My last visit to White Owl had me raving about Chef Kshama Prabhu’s ravioli in hazelnut butter and its very refreshing home style ginger lemonade. I was there again last evening to experience their new initiative, ‘Culinary Collaborations’ where Kshama in its first edition has paired up with Nikhil Merchant a blogger and a nonchalant gourmand to create a supplementary menu showcasing local produce, local ingredients and more importantly the collective inspiration from both the personalities.
My last visit was a quiet lunch, talking business and this one was a boisterous dinner surrounded by football fanatics, metaphorically speaking they enjoyed every moment of the Germans doing a Port wine reduction. Nonetheless I managed to focus on my food seldom stealing glances from the corner of my eye. The Ginger lemonade to begin was refreshing got my palate ready for the journey.
The Grilled Green Apple Galette with goat cheese and slow cooked onions on a biscuity crust was a fantastic in flavour. I would have loved a crumbly crust instead. The Oeuf en meurette (Egg preparation) on sharp garlic bread, sweet onions, soft mushrooms and the umami laden Meurette sauce with a poached egg on top was a good deal. Seems very breakfast, mid-morning like preparation but I did not care much.
The Asian raw and ripe mango salad with Alphonso slices, not to sour raw mangoes and raw papaya gave it the crunch but the dressing of light soy and chilli failed to take the salad home. The herb and Blue cheese quiche was divine, extremely light and rich with a soft crust. The herbs came through and so did the cheese, piquant salsa and the sweet wine reduction accentuated the dish even more, was clearly the winner for me that evening.
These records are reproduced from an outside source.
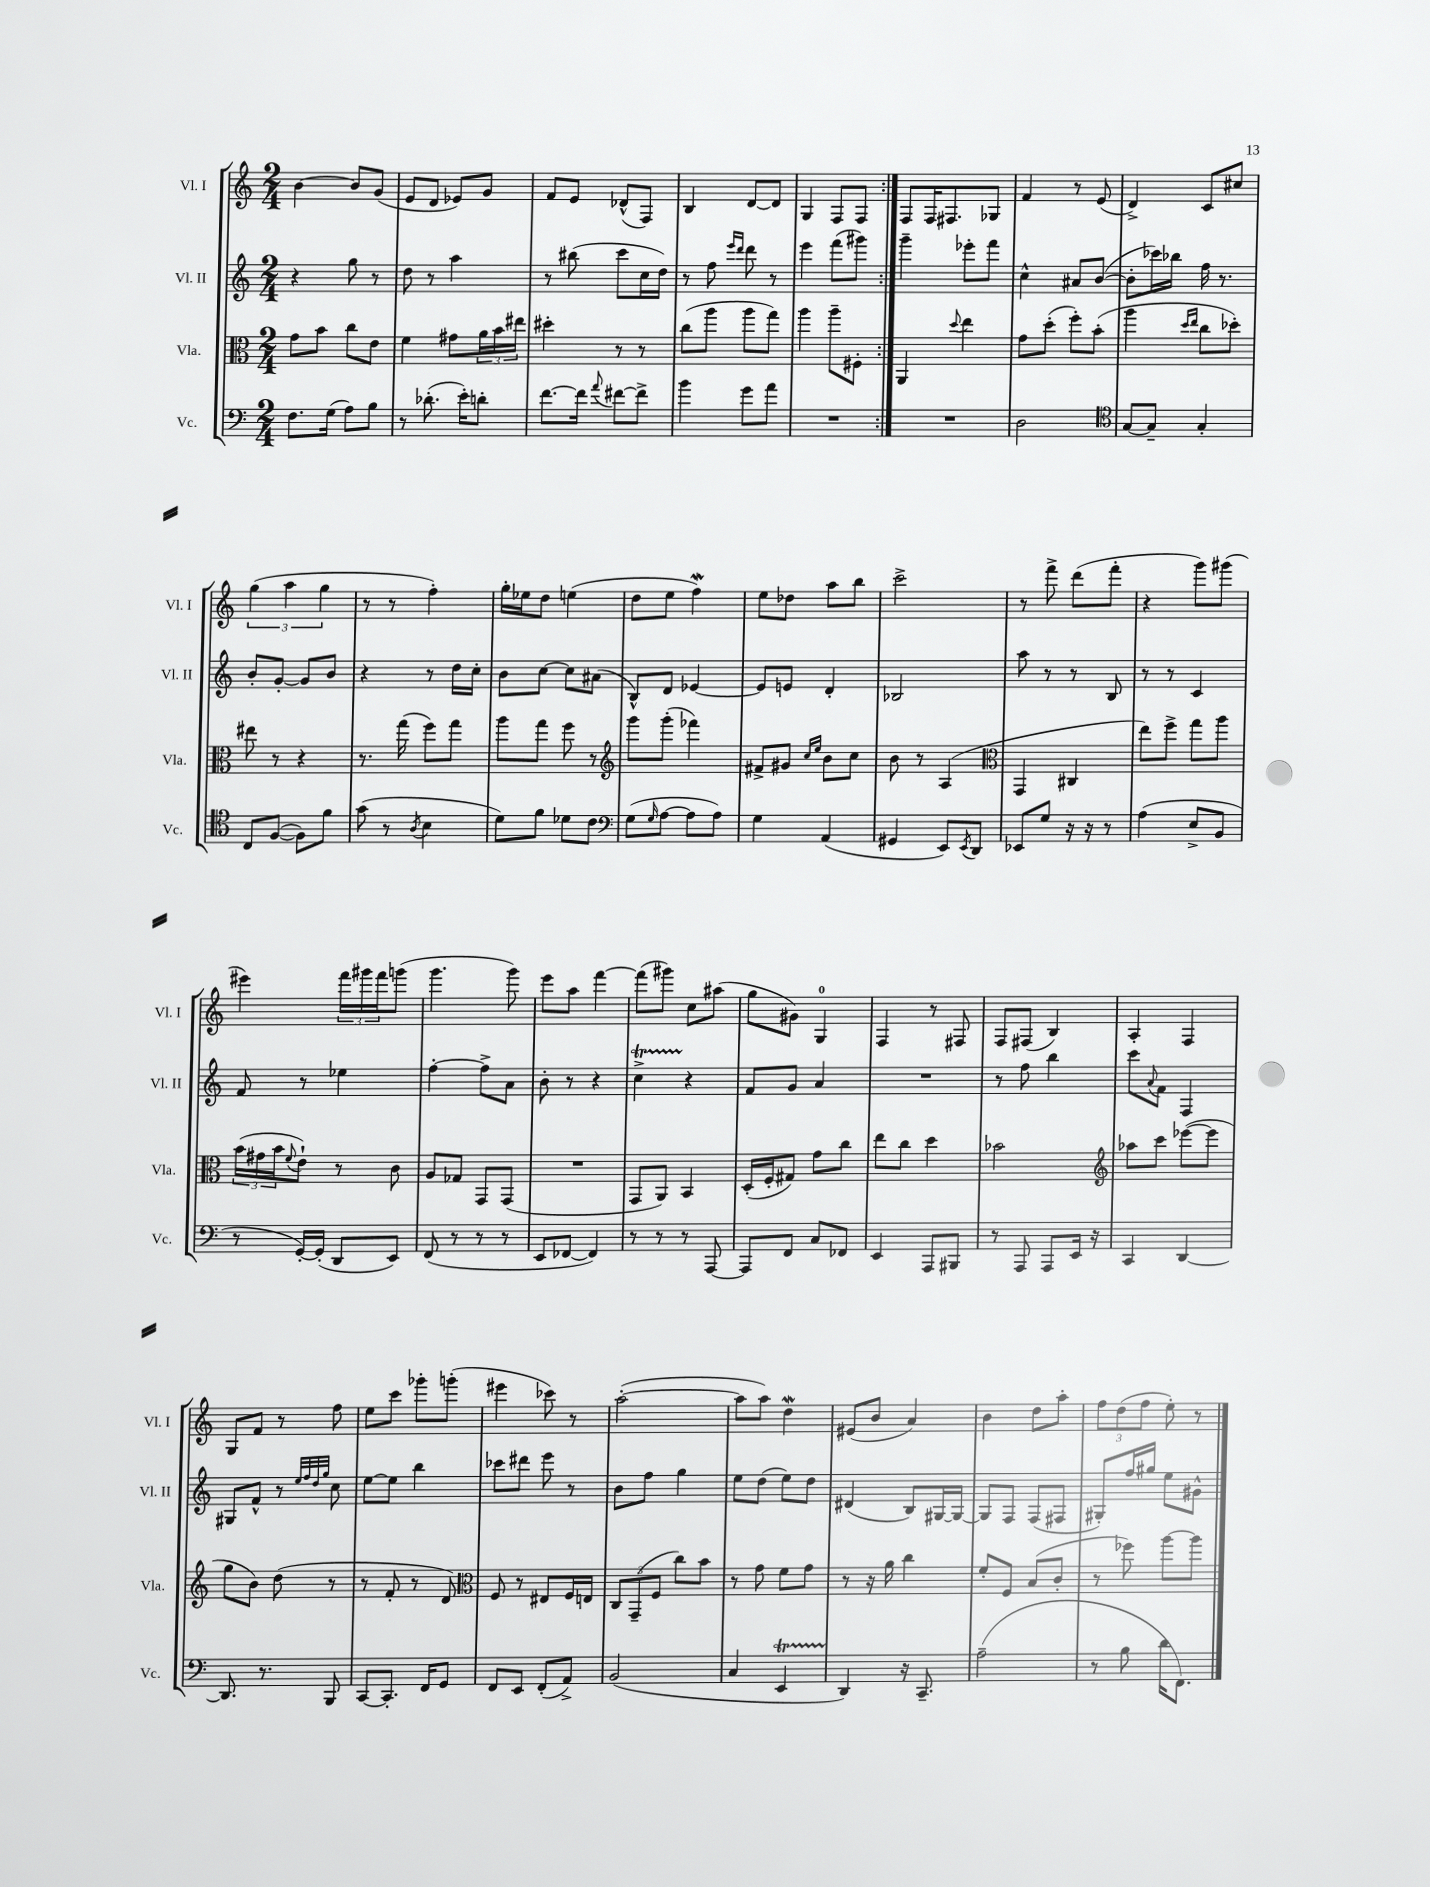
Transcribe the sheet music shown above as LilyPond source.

<<
\new StaffGroup <<
\new Staff = "s0" \with { instrumentName = "Vl. I" shortInstrumentName = "Vl. I" } {
    \clef treble \key c \major \numericTimeSignature \time 2/4
    \repeat volta 2 { b'4~ b'8 g'8( |
    e'8 d'8 ees'8) g'8 |
    f'8 e'8 des'8-^( f8) |
    b4 d'8~ d'8 |
    g4 f8 f8 | }
    f8 f16 fis8. ges8 |
    f'4 r8 e'8( |
    d'4->) c'8 cis''8 |
    \tuplet 3/2 { g''4( a''4 g''4 } |
    r8 r8 f''4-.) |
    g''16-. ees''16 d''8 e''4( |
    d''8 e''8 f''4\mordent) |
    e''8 des''8 a''8 b''8 |
    c'''2-> |
    r8 f'''8-> d'''8( f'''8-. |
    r4 g'''8) gis'''8( |
    eis'''4) \tuplet 3/2 { f'''16 gis'''16 f'''16 } g'''8( |
    g'''4. g'''8) |
    e'''8 a''8 f'''4~ |
    f'''8( gis'''8) c''8 ais''8( |
    g''8 gis'8) g4-0 |
    f4 r8 fis8 |
    f8 fis8( b4) |
    a4-. f4 |
    g8 f'8 r8 f''8 |
    e''8 c'''8 ges'''8-. g'''8-.( |
    eis'''4 ces'''8) r8 |
    a''2~-.( |
    a''8 a''8) d''4\mordent |
    eis'8( b'8 a'4) |
    b'4 d''8 a''8-. |
    \tuplet 3/2 { f''8 d''8( f''8 } e''8-.) r8 \bar "|." |
}
\new Staff = "s1" \with { instrumentName = "Vl. II" shortInstrumentName = "Vl. II" } {
    \clef treble \key c \major \numericTimeSignature \time 2/4
    \repeat volta 2 { r4 g''8 r8 |
    d''8 r8 a''4 |
    r8 bis''8( c'''8 c''16 d''16) |
    r8 f''8 \grace { e'''16 d'''16 } d'''8 r8 |
    e'''4 f'''8( gis'''8) | }
    g'''4-- ees'''8-. f'''8 |
    c''4-^ ais'8 b'8~( |
    b'8-. ces'''16) bes''16 f''16 r8. |
    b'8-. g'8~-. g'8 b'8 |
    r4 r8 d''16 c''16-. |
    b'8 c''8~ c''8 ais'8( |
    b8-^) d'8 ees'4~ |
    ees'8 e'8 d'4-. |
    bes2 |
    a''8 r8 r8 b8 |
    r8 r8 c'4 |
    f'8 r8 ees''4 |
    f''4~-. f''8-> a'8 |
    b'8-. r8 r4 |
    c''4->\startTrillSpan r4\stopTrillSpan |
    f'8 g'8 a'4 |
    R2 |
    r8 f''8 b''4 |
    c'''8 \appoggiatura { a'8 } f'8 f4 |
    gis8 f'8-^ r8 \grace { e''32 f''32 d''32 g''32 } c''8 |
    e''8~ e''8 b''4 |
    ces'''8 dis'''8 e'''8 r8 |
    b'8 f''8 g''4 |
    e''8 d''8( e''8) d''8 |
    dis'4( b8) gis16~ gis16~ |
    gis8 f8 f8( fis8 |
    gis8-.) f''16 gis''16 e''8 gis'8-^ \bar "|." |
}
\new Staff = "s2" \with { instrumentName = "Vla." shortInstrumentName = "Vla." } {
    \clef alto \key c \major \numericTimeSignature \time 2/4
    \repeat volta 2 { g'8 b'8 c''8 e'8 |
    f'4 gis'8 \tuplet 3/2 { a'16 b'16 eis''16 } |
    dis''4-. r8 r8 |
    c''8( a''8 a''8 g''8) |
    a''4 a''8-- fis8-. | }
    a,4 \appoggiatura { d''8 } e''4 |
    g'8 d''8-.( f''8-.) b'8-.( |
    a''4 \grace { d''16 e''16 } c''8 des''8-.) |
    eis''8 r8 r4 |
    r8. g''16( f''8) g''8 |
    a''8 g''8 f''8 r8 |
    \clef treble g'''8 g'''8-.( fes'''4) |
    fis'8-> gis'8 \grace { c''16 e''16 } b'8 c''8 |
    b'8 r8 a4( |
    \clef alto g,4 cis4 |
    e''8) f''8-> g''8 a''8 |
    \tuplet 3/2 { b'16( gis'16 b'16 } \appoggiatura { f'8 } e'8-!) r8 c'8 |
    a8 ges8 g,8 g,8( |
    R2 |
    g,8 a,8) b,4 |
    d16-.( f16-. gis8) g'8 c''8 |
    e''8 c''8 d''4 |
    bes'2 |
    \clef treble aes''8 c'''8 ees'''8~( ees'''8 |
    g''8 b'8) d''8( r8 |
    r8 f'8-. r8 d'8) |
    \clef alto f8 r8 eis8 f16 e16 |
    \tuplet 3/2 { c8 g,8--( f8 } c''8) b'8 |
    r8 g'8 f'8 g'8 |
    r8 r16 a'16 c''4 |
    f'8-. f8 b8( c'8-. |
    r8 fes''8) a''8~ a''8 \bar "|." |
}
\new Staff = "s3" \with { instrumentName = "Vc." shortInstrumentName = "Vc." } {
    \clef bass \key c \major \numericTimeSignature \time 2/4
    \repeat volta 2 { f8. g16( a8) b8 |
    r8 des'8.-.( e'16-.) d'8-. |
    f'8.~ f'16 \appoggiatura { a'8 } fis'8~ fis'8-> |
    b'4 g'8 a'8 |
    R2 | }
    R2 |
    d2 |
    \clef tenor g8~ g8-- g4-. |
    c8 f8~( f8) f'8 |
    g'8( r8 \acciaccatura { a8 } b4 |
    d'8) f'8 des'8 c'8 |
    \clef bass g8( \grace { g16 } a8~ a8 a8) |
    g4 a,4( |
    gis,4 e,8) \acciaccatura { e,8 } d,8 |
    ees,8 g8 r16 r16 r8 |
    a4( e8-> b,8 |
    r8 g,16~-.) g,16-.( d,8 e,8) |
    f,8( r8 r8 r8 |
    e,8 fes,8~ fes,4) |
    r8 r8 r8 a,,8~ |
    a,,8 f,8 c8 fes,8 |
    e,4 a,,8 bis,,8 |
    r8 a,,8 a,,8 e,16 r16 |
    c,4 d,4~ |
    d,8. r8. b,,8 |
    c,8~ c,8.-. f,16 g,8 |
    f,8 e,8 f,8-.( a,8->) |
    b,2( |
    c4 e,4\startTrillSpan |
    d,4\stopTrillSpan) r16 c,8.-- |
    a2--( |
    r8 b8 d'16 f,8.) \bar "|." |
}
>>
>>
\layout { \context { \Score \remove "Bar_number_engraver" } }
We ended with the fresh Alphonso crepes, the crepes came topped with slices of luscious sweet mangoes and custard but what spoiled the show was the mangoes stuffed inside the crepes, they were sour. They have a few more vegetarian options in small plates and the mains like Yam batons, Brioche Mac n Cheese, Pumpkin Gnocchi Casserole etc and for desserts you could also try the Fig Chocolate and Kaffir lime crème Mille Feuille.
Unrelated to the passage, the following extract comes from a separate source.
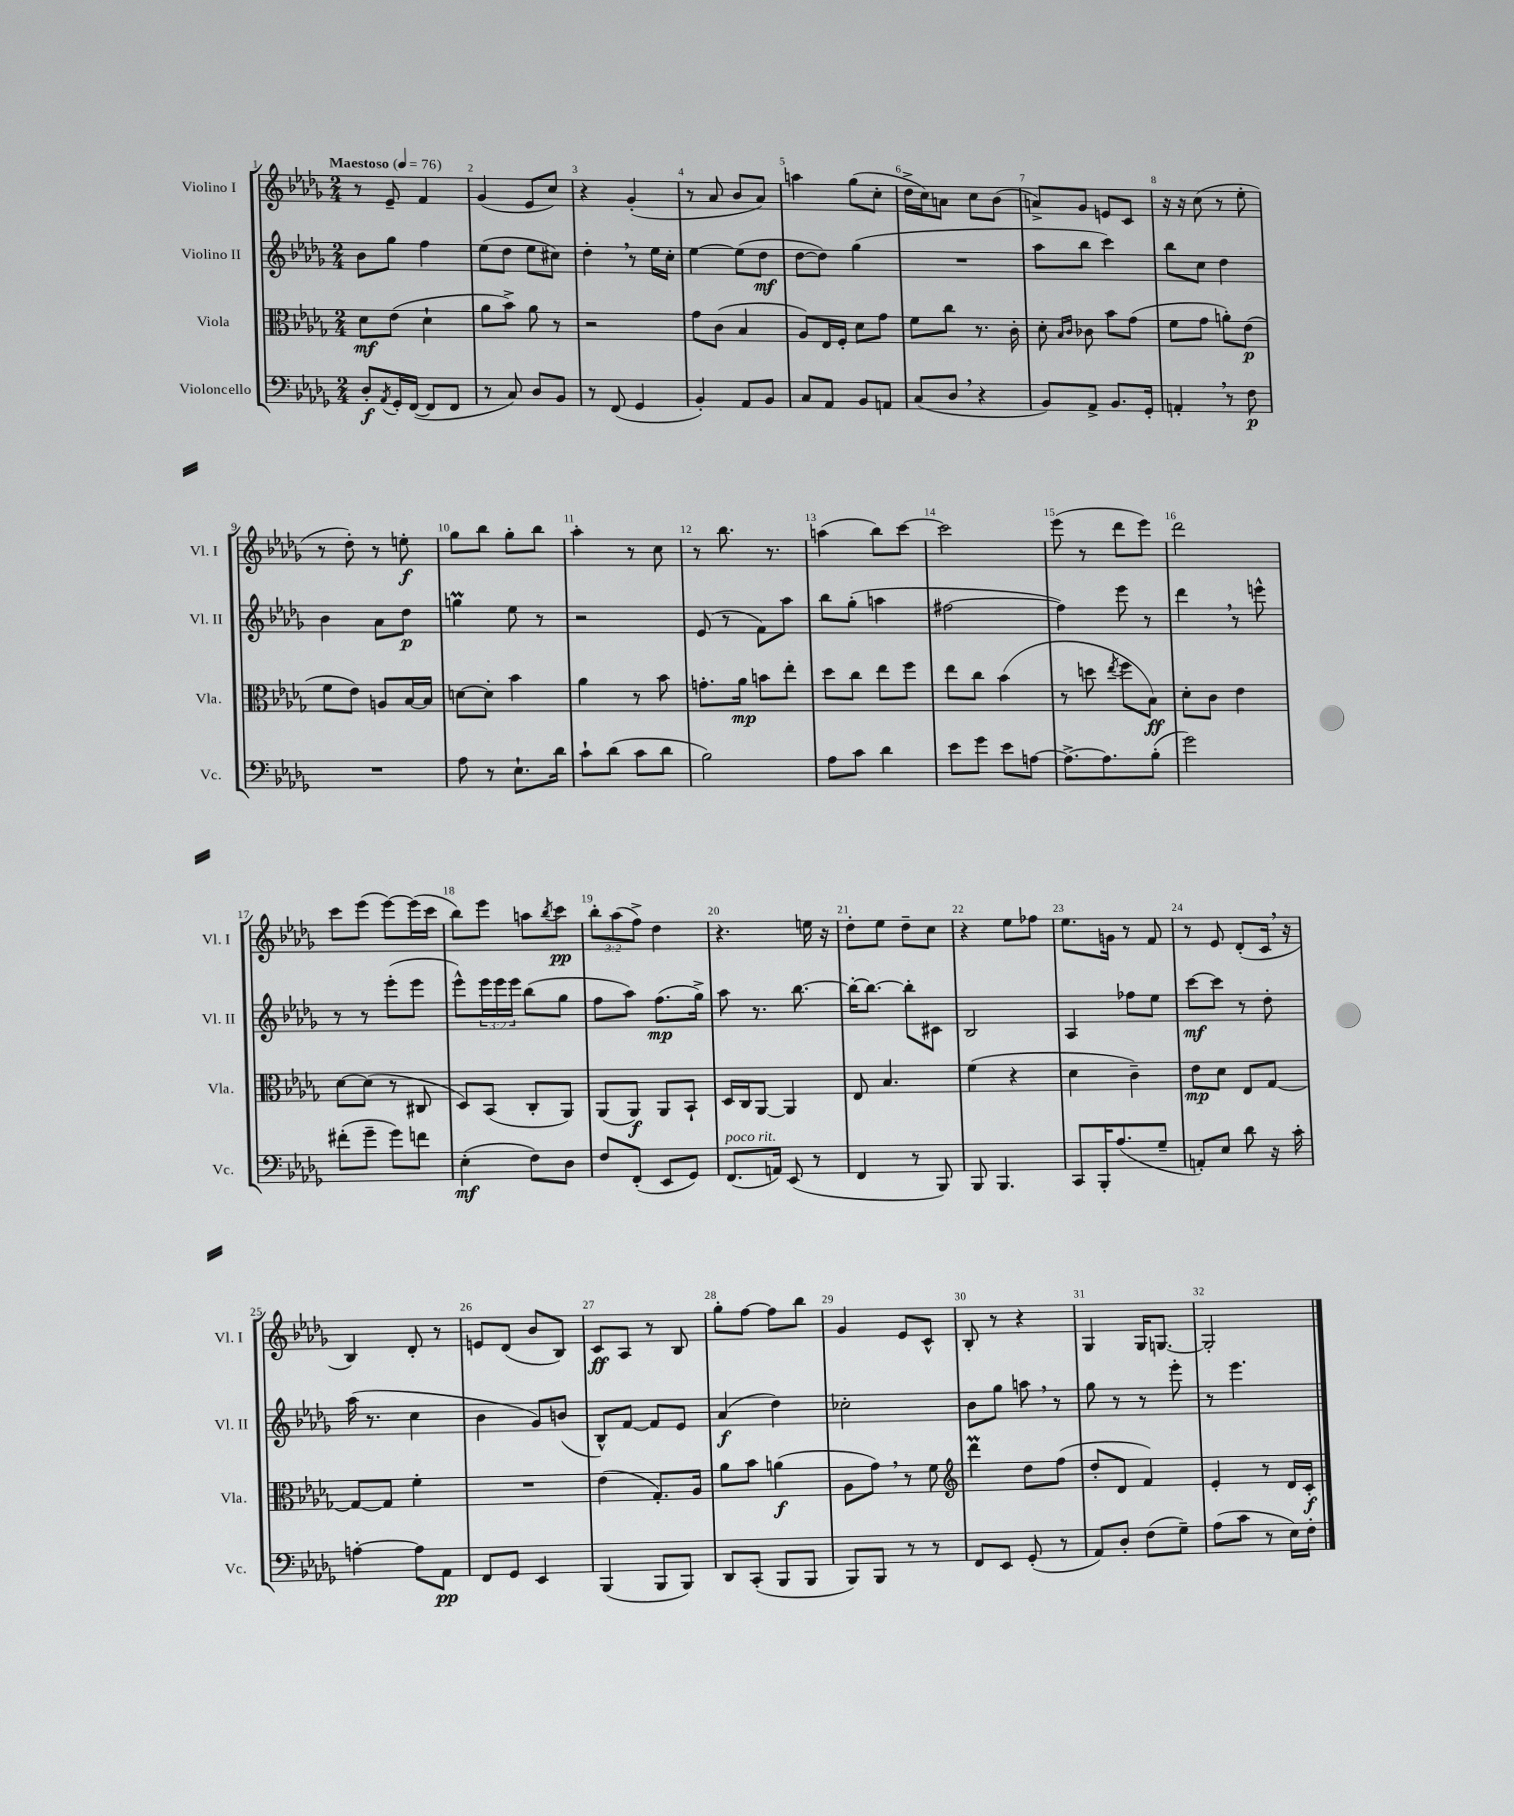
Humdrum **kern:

The edition 1 of culinary collaborations is on for another month. Go drop in to see some classic and some well thought of combinations. Sure they would have ironed out the small aforementioned kinks by the time this piece is out. This city needs more of such seasonal menus within existing establishments and this will get the Indian consumer who is usually rigid in her/his choices to experiment and improve the country’s foodscape.